Comment les buissons perturbent le stockage naturel du carbone

© 2013 Luca Bragazza - EPFL

© 2013 Luca Bragazza - EPFL

Pour la première fois, des scientifiques du WSL et de l’EPFL ont montré comment, sur le long terme, les tourbières pourraient ne plus remplir leur rôle d’écosystèmes les plus performants pour capturer le carbone. Ils ont étudié les mécanismes d’un phénomène connu sous le nom d’embroussaillement des tourbières: des interactions complexes entre plantes et microorganismes sont à l’origine de ces changements de végétation observés à l’échelle mondiale. Les résultats ont été publiés online aujourd’hui dans la revue Nature Climate Change.

Les tourbières (ou marais tourbeux) comptent parmi les écosystèmes les plus efficaces à l’échelle mondiale pour la séquestration du carbone atmosphérique et pour limiter le réchauffement climatique. Depuis 30 à 50 ans, les mousses de tourbière (Sphaignes), dont la décomposition forme la tourbe, sont mises en péril par les plantes vasculaires, principalement les buissons. Une nouvelle étude réalisée par les scientifiques de l’Institut fédéral de recherches sur la forêt, la neige et le paysage WSL et de l’Ecole polytechnique fédérale de Lausanne décrit pour la première fois ce changement de végétation. Elle montre pourquoi les plantes vasculaires sont avantagées par rapport aux mousses dans un contexte de climat plus chaud.

Les découvertes en bref
L’équipe de chercheurs a étudié quatre tourbières à des altitudes allant de 600 à 1900 m durant une période de trois ans. Ce gradient d’altitude reflète les changements de conditions climatiques attendus en 2050 au nord de la Suisse. Les augmentations du recouvrement des buissons et de la température du sol observées le long du gradient d’altitude ont été reconnues responsables de la diminution de presque 50% de la production de nouvelle litière par les mousses, principales contributrices d’accumulation de tourbe.

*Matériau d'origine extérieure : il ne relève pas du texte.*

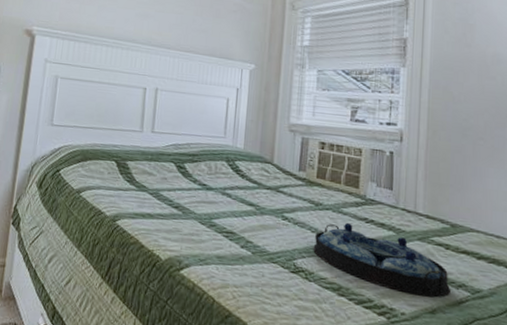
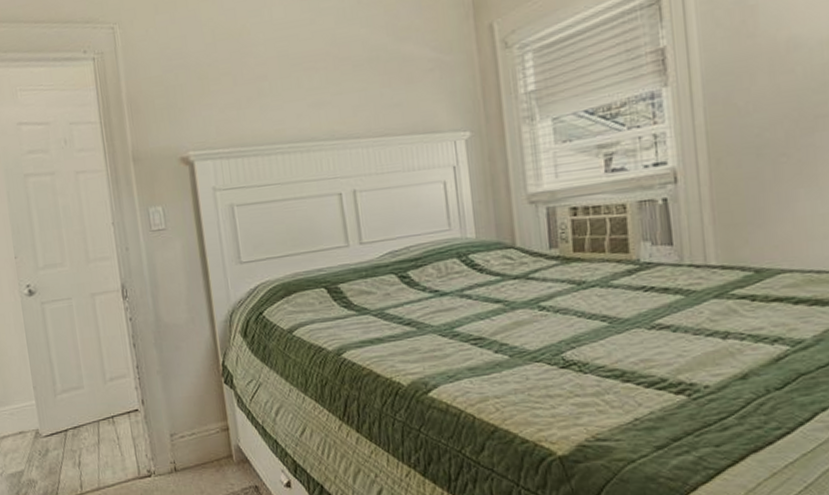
serving tray: present [313,222,450,297] -> none [583,296,764,363]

Les analyses ont montré que les composés chimiques contenus dans les feuilles des plantes vasculaires peuvent augmenter la disponibilité de l’azote du sol. Or les plantes exploitent ce fertilisant par l’intermédiaire de symbioses fongiques au niveau des racines (mycorhizes) — un processus qui s’accentue quand la température du sol augmente. Leur croissance est donc stimulée, au détriment de celle des mousses.Moins de mousses signifie moins de nouvelle tourbe pour stocker le carbone atmosphérique. Par ailleurs, lorsque le sol est plus chaud, les plantes vasculaires relâchent davantage de matière organique dans le sol par leurs racines, ce qui stimule l’activité de décomposition des microorganismes du sol. Ceci accélère la décomposition de la tourbe ancienne. En conséquence, le carbone qui devrait normalement être capturé pour des millénaires peut être relâché dans l’atmosphère. Les tourbières pourraient passer d’un état de puits de carbone à celui d’une source de carbone, et ainsi intensifier le réchauffement climatique au lieu de contribuer à sa diminution.

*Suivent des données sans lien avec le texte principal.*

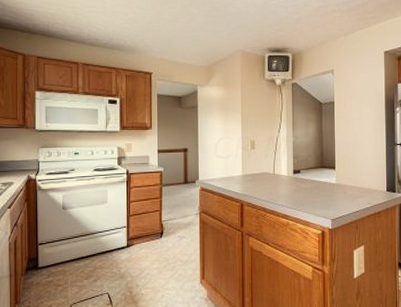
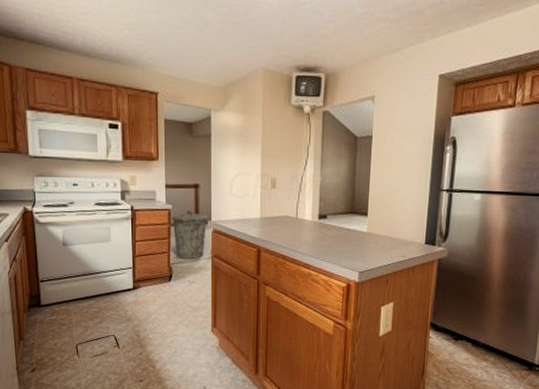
trash can: none [162,171,196,216] -> present [171,210,208,259]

Les tourbières jouent un rôle essentiel dans la régulation du climat
Bien que les tourbières ne couvrent que 3% des surfaces terrestres du globe, elles contiennent environ 30% de toute la matière organique des sols, ce qui équivaut à environ 50% du CO2 atmosphérique. A l’échelle mondiale, les tourbières stockent une quantité de carbone équivalente au double de celle qui est accumulée dans les forêts. En ce sens, les tourbières peuvent être considérées comme des hotspots d’accumulation de carbone. Au fil des millénaires, elles ont effectivement contribué à refroidir le climat en retirant de l’atmosphère des gaz à effets de serre.

En Suisse, les tourbières se sont fait connaître du grand public à la suite de l’initiative de Rothenturm, qui a été suivie en 1987 par un article constitutionnel pour les sauver de la destruction.

Dans les tourbières, l’accumulation de tourbe est essentiellement due à un groupe particulier de plantes appelées mousses de tourbières (Sphaignes), dont la litière a des propriétés antibiotiques qui ralentissent l’activité de décomposition des microorganismes du sol. De plus, la présence d’eau stagnante dans les sols tourbeux non seulement favorise la croissance de ces mousses (qui n’ont pas de racines, contrairement aux plantes vasculaires), mais crée aussi des conditions anoxiques qui limitent encore davantage la décomposition de la matière organique morte des végétaux. Dans une tourbière typique, ces mousses de tourbière dominent le paysage.